Stored data
= = =
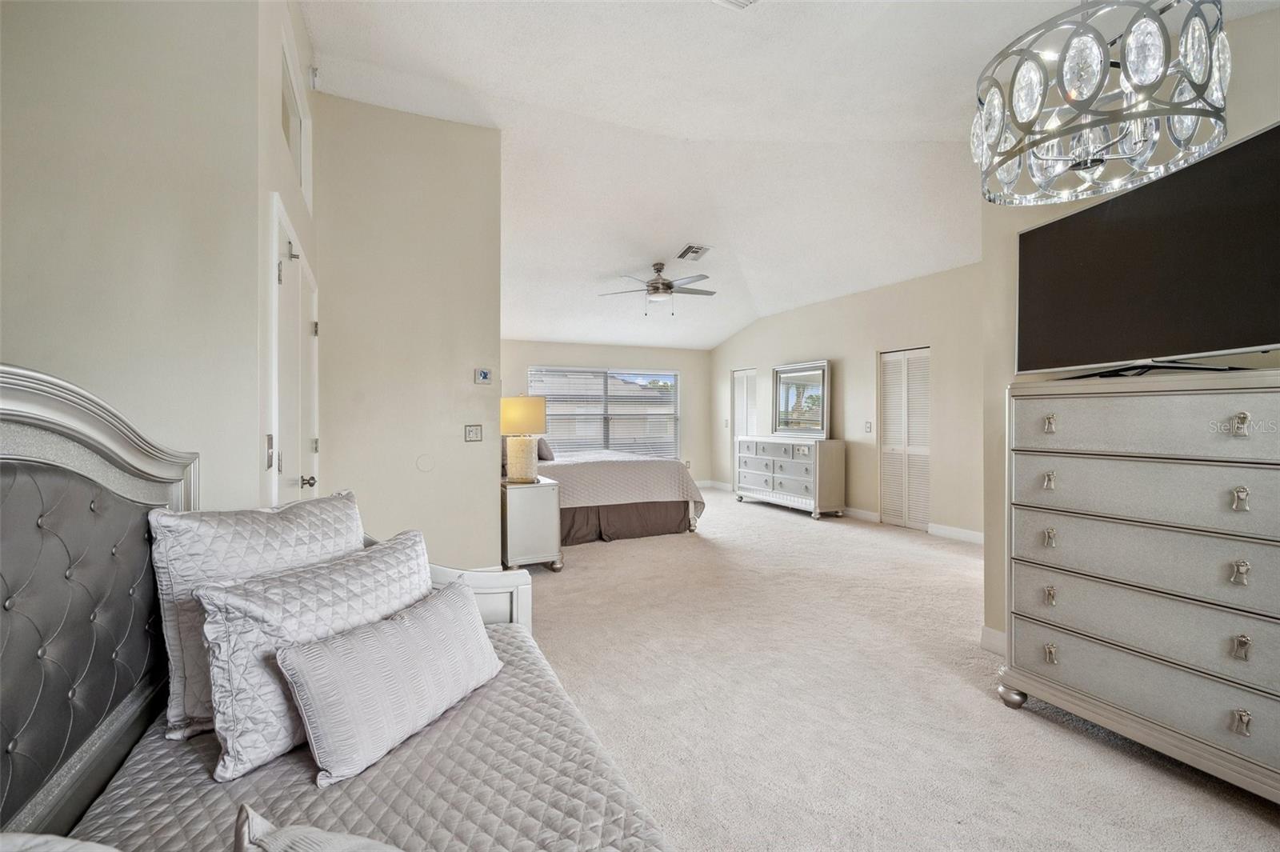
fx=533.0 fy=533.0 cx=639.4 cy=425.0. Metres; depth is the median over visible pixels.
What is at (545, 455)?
pillow
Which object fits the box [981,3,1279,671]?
right wall
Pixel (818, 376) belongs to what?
mirror
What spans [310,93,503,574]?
partition wall
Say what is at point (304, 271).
door
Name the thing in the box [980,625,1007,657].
baseboard
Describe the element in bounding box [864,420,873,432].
light switch
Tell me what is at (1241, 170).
television
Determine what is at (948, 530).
baseboard
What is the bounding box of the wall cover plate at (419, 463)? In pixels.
[415,453,435,471]
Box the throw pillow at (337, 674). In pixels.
[275,577,503,786]
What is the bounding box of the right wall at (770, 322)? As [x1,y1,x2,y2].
[711,261,983,539]
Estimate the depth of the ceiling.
3.64 m
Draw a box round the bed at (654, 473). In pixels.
[532,449,707,544]
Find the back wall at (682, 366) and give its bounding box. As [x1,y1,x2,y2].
[502,339,712,486]
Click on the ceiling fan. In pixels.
(667, 289)
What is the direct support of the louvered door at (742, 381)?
in the right wall at (770, 322)
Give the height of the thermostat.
0.104 m
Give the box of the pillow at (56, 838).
[0,832,119,851]
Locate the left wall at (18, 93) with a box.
[0,0,275,506]
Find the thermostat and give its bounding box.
[473,367,492,384]
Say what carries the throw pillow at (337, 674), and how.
on the bedspread
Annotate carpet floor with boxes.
[525,486,1279,851]
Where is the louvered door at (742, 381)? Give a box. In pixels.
[730,367,756,489]
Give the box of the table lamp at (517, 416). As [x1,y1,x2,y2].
[499,393,547,483]
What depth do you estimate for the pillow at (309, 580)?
1.21 m
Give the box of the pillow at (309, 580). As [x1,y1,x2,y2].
[192,528,434,782]
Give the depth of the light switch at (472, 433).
3.65 m
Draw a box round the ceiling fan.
[595,261,718,315]
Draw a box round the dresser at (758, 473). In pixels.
[734,434,844,518]
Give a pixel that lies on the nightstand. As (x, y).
(522, 507)
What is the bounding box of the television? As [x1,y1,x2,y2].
[1014,120,1279,378]
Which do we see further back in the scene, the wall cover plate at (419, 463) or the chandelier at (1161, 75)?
the wall cover plate at (419, 463)
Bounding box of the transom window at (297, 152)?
[279,31,310,206]
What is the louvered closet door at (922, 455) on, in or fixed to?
in the right wall at (770, 322)
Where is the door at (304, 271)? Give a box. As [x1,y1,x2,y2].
[268,196,319,505]
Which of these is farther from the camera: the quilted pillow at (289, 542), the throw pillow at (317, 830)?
the quilted pillow at (289, 542)
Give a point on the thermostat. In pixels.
(484, 374)
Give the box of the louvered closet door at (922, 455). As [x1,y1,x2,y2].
[877,346,931,532]
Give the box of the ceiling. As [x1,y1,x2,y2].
[294,0,1278,351]
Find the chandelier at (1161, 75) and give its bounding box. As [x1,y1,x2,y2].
[970,0,1231,207]
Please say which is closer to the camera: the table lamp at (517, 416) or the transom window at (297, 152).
the transom window at (297, 152)
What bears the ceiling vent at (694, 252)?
attached to the ceiling
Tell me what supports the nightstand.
on the carpet floor
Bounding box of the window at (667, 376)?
[528,365,679,458]
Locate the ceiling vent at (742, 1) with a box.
[712,0,759,10]
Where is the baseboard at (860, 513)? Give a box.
[840,505,879,522]
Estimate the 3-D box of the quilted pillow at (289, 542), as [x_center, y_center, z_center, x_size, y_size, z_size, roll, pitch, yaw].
[-1.006,0.487,1.472,0.421,0.521,0.320,0,0,-25]
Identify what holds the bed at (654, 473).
on the carpet floor
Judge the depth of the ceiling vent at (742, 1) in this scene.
2.46 m
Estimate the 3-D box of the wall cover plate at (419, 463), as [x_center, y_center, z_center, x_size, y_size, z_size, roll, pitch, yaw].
[-1.419,0.251,3.528,0.111,0.120,0.015,0,0,-25]
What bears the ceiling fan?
hanging from the ceiling
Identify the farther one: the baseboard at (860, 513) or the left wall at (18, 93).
the baseboard at (860, 513)
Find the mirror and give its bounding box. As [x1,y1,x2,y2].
[771,358,830,437]
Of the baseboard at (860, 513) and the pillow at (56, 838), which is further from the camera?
the baseboard at (860, 513)
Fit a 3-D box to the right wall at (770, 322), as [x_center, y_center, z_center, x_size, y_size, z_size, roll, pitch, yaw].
[2.614,-0.254,6.873,0.142,2.832,6.086,0,0,-25]
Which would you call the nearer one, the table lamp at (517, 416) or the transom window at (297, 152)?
the transom window at (297, 152)
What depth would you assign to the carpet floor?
2.28 m
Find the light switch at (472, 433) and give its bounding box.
[464,424,483,441]
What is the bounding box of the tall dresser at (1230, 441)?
[1000,366,1279,803]
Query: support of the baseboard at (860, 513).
attached to the right wall at (770, 322)
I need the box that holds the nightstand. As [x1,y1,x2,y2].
[500,477,563,573]
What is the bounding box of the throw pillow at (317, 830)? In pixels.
[233,804,406,851]
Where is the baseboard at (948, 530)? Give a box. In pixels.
[927,522,983,543]
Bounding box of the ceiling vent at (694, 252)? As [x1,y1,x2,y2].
[676,244,710,260]
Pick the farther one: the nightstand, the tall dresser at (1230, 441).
the nightstand
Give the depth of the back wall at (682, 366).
8.94 m
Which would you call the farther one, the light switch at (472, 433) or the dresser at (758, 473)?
the dresser at (758, 473)
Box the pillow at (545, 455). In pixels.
[535,438,554,462]
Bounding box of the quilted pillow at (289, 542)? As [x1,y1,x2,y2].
[148,492,362,745]

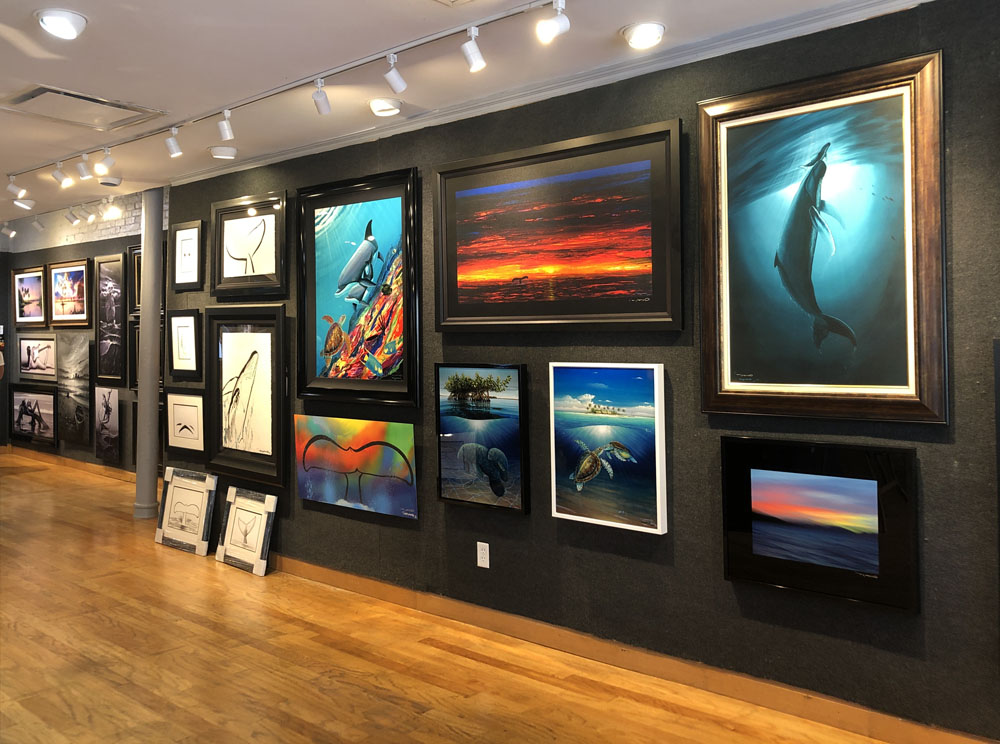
= = =
- **What is required**: Exactly as written above, print every record, and keep the pictures out.

- **Your solution**:
fx=533.0 fy=533.0 cx=639.4 cy=425.0. Metres; depth is the median over visible pixels.
What is at (545, 455)?
pillow
Which object fits the box [981,3,1279,671]?
right wall
Pixel (818, 376) belongs to what?
mirror
What spans [310,93,503,574]?
partition wall
Say what is at point (304, 271).
door
Name the thing in the box [980,625,1007,657].
baseboard
Describe the element in bounding box [864,420,873,432].
light switch
Tell me what is at (1241, 170).
television
Determine what is at (948, 530).
baseboard
What is the bounding box of the wall cover plate at (419, 463)? In pixels.
[415,453,435,471]
Box the throw pillow at (337, 674). In pixels.
[275,577,503,786]
What is the bounding box of the right wall at (770, 322)? As [x1,y1,x2,y2].
[711,261,983,539]
Estimate the depth of the ceiling.
3.64 m
Draw a box round the bed at (654, 473). In pixels.
[532,449,707,544]
Find the back wall at (682, 366) and give its bounding box. As [x1,y1,x2,y2].
[502,339,712,486]
Click on the ceiling fan. In pixels.
(667, 289)
What is the direct support of the louvered door at (742, 381)?
in the right wall at (770, 322)
Give the height of the thermostat.
0.104 m
Give the box of the pillow at (56, 838).
[0,832,119,851]
Locate the left wall at (18, 93) with a box.
[0,0,275,506]
Find the thermostat and give its bounding box.
[473,367,492,384]
Say what carries the throw pillow at (337, 674), and how.
on the bedspread
Annotate carpet floor with boxes.
[525,486,1279,851]
Where is the louvered door at (742, 381)? Give a box. In pixels.
[730,367,756,489]
Give the box of the table lamp at (517, 416). As [x1,y1,x2,y2].
[499,393,547,483]
What depth do you estimate for the pillow at (309, 580)?
1.21 m
Give the box of the pillow at (309, 580). As [x1,y1,x2,y2].
[192,528,434,782]
Give the depth of the light switch at (472, 433).
3.65 m
Draw a box round the ceiling fan.
[595,261,718,315]
Draw a box round the dresser at (758, 473). In pixels.
[734,434,844,518]
Give a pixel that lies on the nightstand. As (x, y).
(522, 507)
What is the bounding box of the television? As [x1,y1,x2,y2].
[1014,120,1279,378]
Which do we see further back in the scene, the wall cover plate at (419, 463) or the chandelier at (1161, 75)?
the wall cover plate at (419, 463)
Bounding box of the transom window at (297, 152)?
[279,31,310,206]
What is the louvered closet door at (922, 455) on, in or fixed to?
in the right wall at (770, 322)
Where is the door at (304, 271)? Give a box. As [x1,y1,x2,y2].
[268,196,319,505]
Which of these is farther from the camera: the quilted pillow at (289, 542), the throw pillow at (317, 830)?
the quilted pillow at (289, 542)
Give a point on the thermostat. In pixels.
(484, 374)
Give the box of the louvered closet door at (922, 455). As [x1,y1,x2,y2].
[877,346,931,532]
Give the box of the ceiling. As [x1,y1,x2,y2].
[294,0,1278,351]
Find the chandelier at (1161, 75) and give its bounding box. As [x1,y1,x2,y2].
[970,0,1231,207]
Please say which is closer to the camera: the table lamp at (517, 416) or the transom window at (297, 152).
the transom window at (297, 152)
What bears the ceiling vent at (694, 252)?
attached to the ceiling
Tell me what supports the nightstand.
on the carpet floor
Bounding box of the window at (667, 376)?
[528,365,679,458]
Locate the ceiling vent at (742, 1) with a box.
[712,0,759,10]
Where is the baseboard at (860, 513)? Give a box.
[840,505,879,522]
Estimate the 3-D box of the quilted pillow at (289, 542), as [x_center, y_center, z_center, x_size, y_size, z_size, roll, pitch, yaw].
[-1.006,0.487,1.472,0.421,0.521,0.320,0,0,-25]
Identify what holds the bed at (654, 473).
on the carpet floor
Judge the depth of the ceiling vent at (742, 1) in this scene.
2.46 m
Estimate the 3-D box of the wall cover plate at (419, 463), as [x_center, y_center, z_center, x_size, y_size, z_size, roll, pitch, yaw].
[-1.419,0.251,3.528,0.111,0.120,0.015,0,0,-25]
What bears the ceiling fan?
hanging from the ceiling
Identify the farther one: the baseboard at (860, 513) or the left wall at (18, 93).
the baseboard at (860, 513)
Find the mirror and give its bounding box. As [x1,y1,x2,y2].
[771,358,830,437]
Of the baseboard at (860, 513) and the pillow at (56, 838), which is further from the camera?
the baseboard at (860, 513)
Fit a 3-D box to the right wall at (770, 322), as [x_center, y_center, z_center, x_size, y_size, z_size, roll, pitch, yaw].
[2.614,-0.254,6.873,0.142,2.832,6.086,0,0,-25]
Which would you call the nearer one, the table lamp at (517, 416) or the transom window at (297, 152)?
the transom window at (297, 152)
What depth would you assign to the carpet floor?
2.28 m
Find the light switch at (472, 433) and give its bounding box.
[464,424,483,441]
What is the bounding box of the tall dresser at (1230, 441)?
[1000,366,1279,803]
Query: support of the baseboard at (860, 513).
attached to the right wall at (770, 322)
I need the box that holds the nightstand. As [x1,y1,x2,y2].
[500,477,563,573]
What is the bounding box of the throw pillow at (317, 830)? In pixels.
[233,804,406,851]
Where is the baseboard at (948, 530)? Give a box. In pixels.
[927,522,983,543]
Bounding box of the ceiling vent at (694, 252)? As [x1,y1,x2,y2].
[676,244,710,260]
Pick the farther one: the nightstand, the tall dresser at (1230, 441).
the nightstand
Give the depth of the back wall at (682, 366).
8.94 m
Which would you call the farther one, the light switch at (472, 433) or the dresser at (758, 473)?
the dresser at (758, 473)
Box the pillow at (545, 455). In pixels.
[535,438,554,462]
Bounding box of the quilted pillow at (289, 542)? As [x1,y1,x2,y2].
[148,492,362,745]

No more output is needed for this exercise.